### WORK REQUEST
Only the lines from the one with "- 内部调用光谱采样版本" through the end of the data are wanted, copied exactly.

MATERIAL FOR THIS EXERCISE START

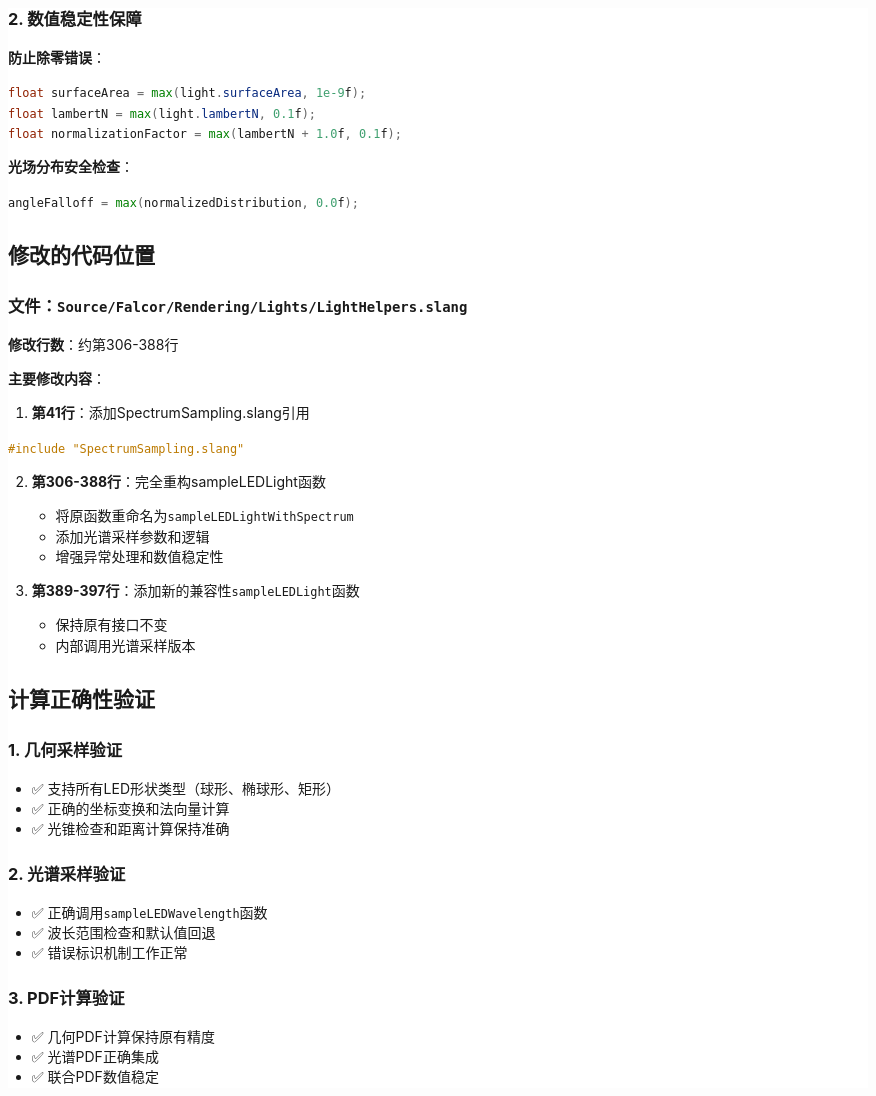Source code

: ### 2. 数值稳定性保障

**防止除零错误**：
```glsl
float surfaceArea = max(light.surfaceArea, 1e-9f);
float lambertN = max(light.lambertN, 0.1f);
float normalizationFactor = max(lambertN + 1.0f, 0.1f);
```

**光场分布安全检查**：
```glsl
angleFalloff = max(normalizedDistribution, 0.0f);
```

## 修改的代码位置

### 文件：`Source/Falcor/Rendering/Lights/LightHelpers.slang`

**修改行数**：约第306-388行

**主要修改内容**：

1. **第41行**：添加SpectrumSampling.slang引用
```glsl
#include "SpectrumSampling.slang"
```

2. **第306-388行**：完全重构sampleLEDLight函数
   - 将原函数重命名为`sampleLEDLightWithSpectrum`
   - 添加光谱采样参数和逻辑
   - 增强异常处理和数值稳定性

3. **第389-397行**：添加新的兼容性`sampleLEDLight`函数
   - 保持原有接口不变
   - 内部调用光谱采样版本

## 计算正确性验证

### 1. 几何采样验证
- ✅ 支持所有LED形状类型（球形、椭球形、矩形）
- ✅ 正确的坐标变换和法向量计算
- ✅ 光锥检查和距离计算保持准确

### 2. 光谱采样验证
- ✅ 正确调用`sampleLEDWavelength`函数
- ✅ 波长范围检查和默认值回退
- ✅ 错误标识机制工作正常

### 3. PDF计算验证
- ✅ 几何PDF计算保持原有精度
- ✅ 光谱PDF正确集成
- ✅ 联合PDF数值稳定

MATERIAL FOR THIS EXERCISE END

### ANSWER TO THIS TASK
   - 内部调用光谱采样版本

## 计算正确性验证

### 1. 几何采样验证
- ✅ 支持所有LED形状类型（球形、椭球形、矩形）
- ✅ 正确的坐标变换和法向量计算
- ✅ 光锥检查和距离计算保持准确

### 2. 光谱采样验证
- ✅ 正确调用`sampleLEDWavelength`函数
- ✅ 波长范围检查和默认值回退
- ✅ 错误标识机制工作正常

### 3. PDF计算验证
- ✅ 几何PDF计算保持原有精度
- ✅ 光谱PDF正确集成
- ✅ 联合PDF数值稳定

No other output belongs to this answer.